Language technologies for low resource languages : sociolinguistic and multilingual insights

Publication type
C1
Publication status
Published
Authors
Doğruöz, A.S., & Sitaram, S.
Editor
Maite Melero, Sakriani Sakti and Claudia Soria
Series
Proceedings of the 1st Annual Meeting of the ELRA/ISCA Special Interest Group on Under-Resourced Languages
Pagination
92-97
Publisher
European Language Resources Association (ELRA) (Marseille, France)
Conference
LREC 2022 Workshop : the 1st Annual Meeting of the ELRA/ISCA Special Interest Group on Under-Resourced Languages (SIGUL2022) (Marseille, France)
Download
(.pdf)
View in Biblio
(externe link)

Abstract

There is a growing interest in building language technologies (LTs) for low resource languages (LRLs).
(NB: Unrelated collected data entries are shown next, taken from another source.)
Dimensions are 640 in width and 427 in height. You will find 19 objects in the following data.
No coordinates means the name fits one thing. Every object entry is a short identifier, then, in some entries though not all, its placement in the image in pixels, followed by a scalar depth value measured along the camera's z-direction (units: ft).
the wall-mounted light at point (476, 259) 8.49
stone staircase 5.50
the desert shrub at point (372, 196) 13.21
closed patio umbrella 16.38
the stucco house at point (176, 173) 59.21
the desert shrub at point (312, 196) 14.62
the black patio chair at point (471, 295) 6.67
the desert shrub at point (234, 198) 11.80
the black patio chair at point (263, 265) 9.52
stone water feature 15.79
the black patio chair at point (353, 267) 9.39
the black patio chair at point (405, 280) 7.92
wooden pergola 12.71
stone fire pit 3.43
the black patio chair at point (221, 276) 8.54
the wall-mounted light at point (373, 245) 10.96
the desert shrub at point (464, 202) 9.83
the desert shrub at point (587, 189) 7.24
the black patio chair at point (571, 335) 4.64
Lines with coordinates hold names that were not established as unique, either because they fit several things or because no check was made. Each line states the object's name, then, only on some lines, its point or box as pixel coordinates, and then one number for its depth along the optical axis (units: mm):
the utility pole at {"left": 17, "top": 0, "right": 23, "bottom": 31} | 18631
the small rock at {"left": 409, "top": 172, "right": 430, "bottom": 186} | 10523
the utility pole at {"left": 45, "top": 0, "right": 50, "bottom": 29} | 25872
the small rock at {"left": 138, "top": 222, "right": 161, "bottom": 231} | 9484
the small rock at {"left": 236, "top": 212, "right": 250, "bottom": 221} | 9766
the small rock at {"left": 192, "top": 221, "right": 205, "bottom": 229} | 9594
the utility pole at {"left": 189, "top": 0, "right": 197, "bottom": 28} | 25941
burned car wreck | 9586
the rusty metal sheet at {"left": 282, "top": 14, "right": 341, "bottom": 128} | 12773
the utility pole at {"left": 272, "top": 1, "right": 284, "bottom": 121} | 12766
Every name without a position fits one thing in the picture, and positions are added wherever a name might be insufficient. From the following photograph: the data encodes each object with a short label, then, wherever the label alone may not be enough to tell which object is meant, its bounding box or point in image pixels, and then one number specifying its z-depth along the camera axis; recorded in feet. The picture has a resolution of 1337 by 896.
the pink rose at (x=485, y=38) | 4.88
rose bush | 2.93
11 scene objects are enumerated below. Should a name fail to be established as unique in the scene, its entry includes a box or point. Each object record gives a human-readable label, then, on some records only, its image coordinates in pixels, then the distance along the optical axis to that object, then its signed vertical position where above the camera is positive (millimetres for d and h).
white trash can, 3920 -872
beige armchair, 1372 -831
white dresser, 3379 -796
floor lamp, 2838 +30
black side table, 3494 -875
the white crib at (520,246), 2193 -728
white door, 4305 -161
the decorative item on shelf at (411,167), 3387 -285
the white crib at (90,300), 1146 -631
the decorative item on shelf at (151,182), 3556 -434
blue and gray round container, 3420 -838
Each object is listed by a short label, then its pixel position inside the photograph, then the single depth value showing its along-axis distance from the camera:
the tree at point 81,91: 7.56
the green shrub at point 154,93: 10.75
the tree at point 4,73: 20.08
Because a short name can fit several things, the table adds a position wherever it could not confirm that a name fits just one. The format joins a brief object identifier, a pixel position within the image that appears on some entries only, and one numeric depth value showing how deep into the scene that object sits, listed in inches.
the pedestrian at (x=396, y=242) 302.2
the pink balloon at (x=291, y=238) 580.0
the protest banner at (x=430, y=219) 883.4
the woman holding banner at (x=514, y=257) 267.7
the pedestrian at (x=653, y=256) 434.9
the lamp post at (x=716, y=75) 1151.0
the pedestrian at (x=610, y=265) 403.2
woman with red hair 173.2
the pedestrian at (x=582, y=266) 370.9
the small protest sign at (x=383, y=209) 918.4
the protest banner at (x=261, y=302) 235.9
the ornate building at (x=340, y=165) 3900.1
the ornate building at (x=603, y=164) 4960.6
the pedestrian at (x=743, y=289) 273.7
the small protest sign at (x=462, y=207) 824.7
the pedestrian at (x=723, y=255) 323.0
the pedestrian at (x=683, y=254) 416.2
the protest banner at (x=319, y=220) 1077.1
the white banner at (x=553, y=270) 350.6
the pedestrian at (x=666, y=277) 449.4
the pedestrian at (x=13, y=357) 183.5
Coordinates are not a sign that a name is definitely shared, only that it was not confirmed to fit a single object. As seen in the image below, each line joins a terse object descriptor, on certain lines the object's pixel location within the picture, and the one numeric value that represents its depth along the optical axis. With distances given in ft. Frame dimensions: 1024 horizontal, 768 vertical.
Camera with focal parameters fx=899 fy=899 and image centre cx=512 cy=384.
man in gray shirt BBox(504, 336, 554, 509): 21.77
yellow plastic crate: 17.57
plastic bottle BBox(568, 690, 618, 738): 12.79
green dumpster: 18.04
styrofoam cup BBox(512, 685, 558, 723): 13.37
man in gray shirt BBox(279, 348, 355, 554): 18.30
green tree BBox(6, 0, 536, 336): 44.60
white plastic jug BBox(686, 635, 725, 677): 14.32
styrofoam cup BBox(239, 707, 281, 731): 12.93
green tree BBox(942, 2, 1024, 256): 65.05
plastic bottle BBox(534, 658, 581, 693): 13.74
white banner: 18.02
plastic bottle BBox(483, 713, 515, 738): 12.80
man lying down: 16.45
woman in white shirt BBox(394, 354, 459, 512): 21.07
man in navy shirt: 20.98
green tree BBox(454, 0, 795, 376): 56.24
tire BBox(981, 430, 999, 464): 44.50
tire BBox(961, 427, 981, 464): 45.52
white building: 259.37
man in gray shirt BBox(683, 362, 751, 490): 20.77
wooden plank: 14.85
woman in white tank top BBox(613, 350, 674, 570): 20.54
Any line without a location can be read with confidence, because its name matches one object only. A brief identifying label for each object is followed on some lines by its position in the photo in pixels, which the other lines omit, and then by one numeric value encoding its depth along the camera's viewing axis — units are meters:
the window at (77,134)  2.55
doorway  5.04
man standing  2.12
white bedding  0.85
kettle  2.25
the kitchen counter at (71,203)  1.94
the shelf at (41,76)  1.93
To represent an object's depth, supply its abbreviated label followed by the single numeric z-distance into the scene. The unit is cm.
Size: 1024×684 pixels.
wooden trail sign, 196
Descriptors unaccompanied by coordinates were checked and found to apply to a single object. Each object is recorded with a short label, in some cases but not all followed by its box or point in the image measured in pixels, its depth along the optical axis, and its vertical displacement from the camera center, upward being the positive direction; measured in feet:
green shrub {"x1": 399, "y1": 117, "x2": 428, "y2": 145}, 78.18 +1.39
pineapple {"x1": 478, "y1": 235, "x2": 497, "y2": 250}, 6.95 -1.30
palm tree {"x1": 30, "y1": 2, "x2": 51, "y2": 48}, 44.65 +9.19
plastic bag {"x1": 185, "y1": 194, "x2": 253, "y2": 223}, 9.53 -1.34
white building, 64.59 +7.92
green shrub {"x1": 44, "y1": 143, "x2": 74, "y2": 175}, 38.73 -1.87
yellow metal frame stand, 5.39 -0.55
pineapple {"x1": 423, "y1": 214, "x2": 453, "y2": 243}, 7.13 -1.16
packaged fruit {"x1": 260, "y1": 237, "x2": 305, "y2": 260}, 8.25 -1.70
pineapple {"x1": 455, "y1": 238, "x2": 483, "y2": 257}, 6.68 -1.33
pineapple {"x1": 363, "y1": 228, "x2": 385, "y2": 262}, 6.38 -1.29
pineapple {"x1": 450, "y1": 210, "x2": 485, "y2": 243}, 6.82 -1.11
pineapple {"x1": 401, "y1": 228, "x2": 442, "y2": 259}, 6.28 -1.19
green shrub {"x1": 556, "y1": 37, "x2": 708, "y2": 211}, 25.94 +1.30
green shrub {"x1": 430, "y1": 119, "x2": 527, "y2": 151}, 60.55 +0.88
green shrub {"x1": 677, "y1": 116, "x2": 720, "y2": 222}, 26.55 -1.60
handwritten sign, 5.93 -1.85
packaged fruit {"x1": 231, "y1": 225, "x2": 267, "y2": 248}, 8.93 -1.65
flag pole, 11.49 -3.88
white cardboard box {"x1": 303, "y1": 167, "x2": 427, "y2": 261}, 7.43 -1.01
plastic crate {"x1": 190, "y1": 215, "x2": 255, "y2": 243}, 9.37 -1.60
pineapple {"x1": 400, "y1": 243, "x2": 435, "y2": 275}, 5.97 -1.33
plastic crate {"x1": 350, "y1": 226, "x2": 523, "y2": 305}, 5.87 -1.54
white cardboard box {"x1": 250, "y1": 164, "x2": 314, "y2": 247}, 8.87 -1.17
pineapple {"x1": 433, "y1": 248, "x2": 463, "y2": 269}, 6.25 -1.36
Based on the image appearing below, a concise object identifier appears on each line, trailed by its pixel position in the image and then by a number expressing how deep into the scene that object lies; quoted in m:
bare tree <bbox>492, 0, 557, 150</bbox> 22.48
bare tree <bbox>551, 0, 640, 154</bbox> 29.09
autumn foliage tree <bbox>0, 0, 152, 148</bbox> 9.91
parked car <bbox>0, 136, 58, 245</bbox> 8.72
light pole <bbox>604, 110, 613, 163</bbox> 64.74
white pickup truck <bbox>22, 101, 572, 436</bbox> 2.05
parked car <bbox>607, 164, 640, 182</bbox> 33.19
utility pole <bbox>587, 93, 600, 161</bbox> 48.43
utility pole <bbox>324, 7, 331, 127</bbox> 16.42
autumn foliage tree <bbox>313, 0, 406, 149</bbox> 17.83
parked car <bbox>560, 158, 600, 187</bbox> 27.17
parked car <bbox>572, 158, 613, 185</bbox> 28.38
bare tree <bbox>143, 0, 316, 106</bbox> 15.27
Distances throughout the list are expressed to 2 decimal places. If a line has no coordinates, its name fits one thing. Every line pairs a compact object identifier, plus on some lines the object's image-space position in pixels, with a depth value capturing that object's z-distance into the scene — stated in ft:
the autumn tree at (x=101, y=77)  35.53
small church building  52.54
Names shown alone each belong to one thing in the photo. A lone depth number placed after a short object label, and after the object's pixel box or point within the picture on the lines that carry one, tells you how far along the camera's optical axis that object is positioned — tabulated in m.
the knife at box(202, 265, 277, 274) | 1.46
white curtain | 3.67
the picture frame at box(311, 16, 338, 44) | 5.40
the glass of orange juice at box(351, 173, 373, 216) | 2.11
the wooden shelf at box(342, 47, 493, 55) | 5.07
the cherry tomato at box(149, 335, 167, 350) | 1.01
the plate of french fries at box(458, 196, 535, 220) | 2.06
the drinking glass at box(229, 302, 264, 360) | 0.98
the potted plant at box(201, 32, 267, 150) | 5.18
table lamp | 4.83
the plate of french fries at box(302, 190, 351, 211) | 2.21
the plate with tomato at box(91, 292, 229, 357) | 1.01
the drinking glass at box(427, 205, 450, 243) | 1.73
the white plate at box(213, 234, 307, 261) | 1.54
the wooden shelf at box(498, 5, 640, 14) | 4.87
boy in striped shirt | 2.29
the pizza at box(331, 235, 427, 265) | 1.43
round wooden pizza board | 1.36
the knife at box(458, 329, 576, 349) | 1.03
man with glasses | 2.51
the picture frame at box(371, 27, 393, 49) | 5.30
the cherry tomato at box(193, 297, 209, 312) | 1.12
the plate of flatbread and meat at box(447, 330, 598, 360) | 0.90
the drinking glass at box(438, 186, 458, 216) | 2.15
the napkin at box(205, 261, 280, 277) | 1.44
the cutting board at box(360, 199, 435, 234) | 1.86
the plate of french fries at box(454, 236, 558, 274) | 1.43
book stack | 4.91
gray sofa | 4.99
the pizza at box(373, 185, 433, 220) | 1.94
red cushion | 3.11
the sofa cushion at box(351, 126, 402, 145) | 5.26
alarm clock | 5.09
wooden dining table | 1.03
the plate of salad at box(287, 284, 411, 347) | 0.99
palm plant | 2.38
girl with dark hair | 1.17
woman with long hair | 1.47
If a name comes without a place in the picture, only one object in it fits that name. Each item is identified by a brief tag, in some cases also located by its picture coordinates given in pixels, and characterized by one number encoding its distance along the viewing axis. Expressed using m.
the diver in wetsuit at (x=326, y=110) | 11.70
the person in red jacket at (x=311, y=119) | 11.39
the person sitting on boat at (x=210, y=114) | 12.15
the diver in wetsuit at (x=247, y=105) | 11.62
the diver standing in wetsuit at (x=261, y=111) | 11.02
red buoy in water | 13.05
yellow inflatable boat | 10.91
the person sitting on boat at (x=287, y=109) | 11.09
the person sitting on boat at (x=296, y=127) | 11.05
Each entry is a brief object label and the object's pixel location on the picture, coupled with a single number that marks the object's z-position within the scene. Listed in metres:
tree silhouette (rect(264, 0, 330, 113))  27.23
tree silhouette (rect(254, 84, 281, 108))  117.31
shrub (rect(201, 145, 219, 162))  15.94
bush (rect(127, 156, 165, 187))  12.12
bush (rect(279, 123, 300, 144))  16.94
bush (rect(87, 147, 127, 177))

However, there are flaws in the planning, data collection and development phases mostly due to the assumption that LRLs are similar to High Resource Languages (HRLs) but only smaller in size. In our paper, we first provide examples of failed LTs for LRLs and
provide the reasons for these failures. Second, we discuss the problematic issues with the data for LRLs. Finally, we provide recommendations for building better LTs for LRLs through insights from sociolinguistics and multilingualism. Our goal is not to solve all problems around LTs for LRLs but to raise awareness about the existing issues, provide recommendations toward possible solutions and encourage collaboration across academic disciplines for developing LTs that actually serve the needs and preferences of the LRL communities.